Com ajuste, venda da Celg-D terá nova chance

O fracasso do leilão da Celg-D, em agosto, por falta de interessados, deixou uma lição importante: as concessões ou privatizações devem estar em linha com as condições de mercado na época em que se realizam

O Estado de S. Paulo

21 Setembro 2016 | 03h15

O fracasso do leilão da Celg-D, em agosto, por falta de interessados, deixou uma lição importante: as concessões ou privatizações devem estar em linha com as condições de mercado na época em que se realizam. Do contrário falham e o Tesouro deixa de arrecadar os recursos previstos, o que atrasa os investimentos na melhoria dos serviços à população. Depois de nova avaliação, o governo prepara um novo leilão da distribuidora de energia de Goiás, a realizar-se ainda este ano, talvez em novembro, a um preço mínimo considerado mais realista, de R$ 1,791 bilhão, de modo a atrair investidores.

O governo da ex-presidente Dilma Rousseff resolveu transferir o controle da Celg-D para o setor privado em maio de 2015, por R$ 2,8 bilhões, mas o edital só foi publicado 12 meses depois. Nesse período, o cenário mudou, o que influiu no ânimo dos investidores potenciais, já prejudicado por práticas antiprivatistas do governo Dilma.
+ + + + + + +
Tarefa proposta: Transcreva na íntegra o texto sobre o novo leilão da Celg-D, sem nenhuma alteração. O material a seguir é independente do texto.
+ + + + + + +
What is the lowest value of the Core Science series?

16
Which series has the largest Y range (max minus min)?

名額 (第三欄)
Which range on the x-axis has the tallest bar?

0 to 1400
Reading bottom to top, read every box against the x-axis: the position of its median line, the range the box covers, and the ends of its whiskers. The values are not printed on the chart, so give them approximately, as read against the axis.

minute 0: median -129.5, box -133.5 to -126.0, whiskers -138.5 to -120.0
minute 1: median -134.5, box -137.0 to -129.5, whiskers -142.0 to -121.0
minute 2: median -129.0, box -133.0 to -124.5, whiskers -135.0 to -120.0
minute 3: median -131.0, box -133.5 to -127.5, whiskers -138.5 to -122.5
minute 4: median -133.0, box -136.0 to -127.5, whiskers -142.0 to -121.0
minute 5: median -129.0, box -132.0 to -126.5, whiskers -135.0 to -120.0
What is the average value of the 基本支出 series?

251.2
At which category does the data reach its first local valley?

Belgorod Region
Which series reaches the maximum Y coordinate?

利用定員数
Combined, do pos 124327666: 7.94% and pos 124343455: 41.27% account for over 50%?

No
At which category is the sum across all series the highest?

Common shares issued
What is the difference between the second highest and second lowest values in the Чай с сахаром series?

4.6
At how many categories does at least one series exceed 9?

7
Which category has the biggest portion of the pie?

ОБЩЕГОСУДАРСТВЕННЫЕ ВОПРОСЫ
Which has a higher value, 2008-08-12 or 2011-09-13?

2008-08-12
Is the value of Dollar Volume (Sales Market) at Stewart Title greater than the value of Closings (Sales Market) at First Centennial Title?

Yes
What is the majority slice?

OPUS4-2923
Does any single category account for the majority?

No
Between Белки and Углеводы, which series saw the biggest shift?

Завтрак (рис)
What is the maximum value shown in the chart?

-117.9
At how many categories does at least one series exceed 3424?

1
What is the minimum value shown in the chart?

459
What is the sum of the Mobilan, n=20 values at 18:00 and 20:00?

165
+ + + + + + +
Resolução:
Com ajuste, venda da Celg-D terá nova chance

O fracasso do leilão da Celg-D, em agosto, por falta de interessados, deixou uma lição importante: as concessões ou privatizações devem estar em linha com as condições de mercado na época em que se realizam

O Estado de S. Paulo

21 Setembro 2016 | 03h15

O fracasso do leilão da Celg-D, em agosto, por falta de interessados, deixou uma lição importante: as concessões ou privatizações devem estar em linha com as condições de mercado na época em que se realizam. Do contrário falham e o Tesouro deixa de arrecadar os recursos previstos, o que atrasa os investimentos na melhoria dos serviços à população. Depois de nova avaliação, o governo prepara um novo leilão da distribuidora de energia de Goiás, a realizar-se ainda este ano, talvez em novembro, a um preço mínimo considerado mais realista, de R$ 1,791 bilhão, de modo a atrair investidores.

O governo da ex-presidente Dilma Rousseff resolveu transferir o controle da Celg-D para o setor privado em maio de 2015, por R$ 2,8 bilhões, mas o edital só foi publicado 12 meses depois. Nesse período, o cenário mudou, o que influiu no ânimo dos investidores potenciais, já prejudicado por práticas antiprivatistas do governo Dilma.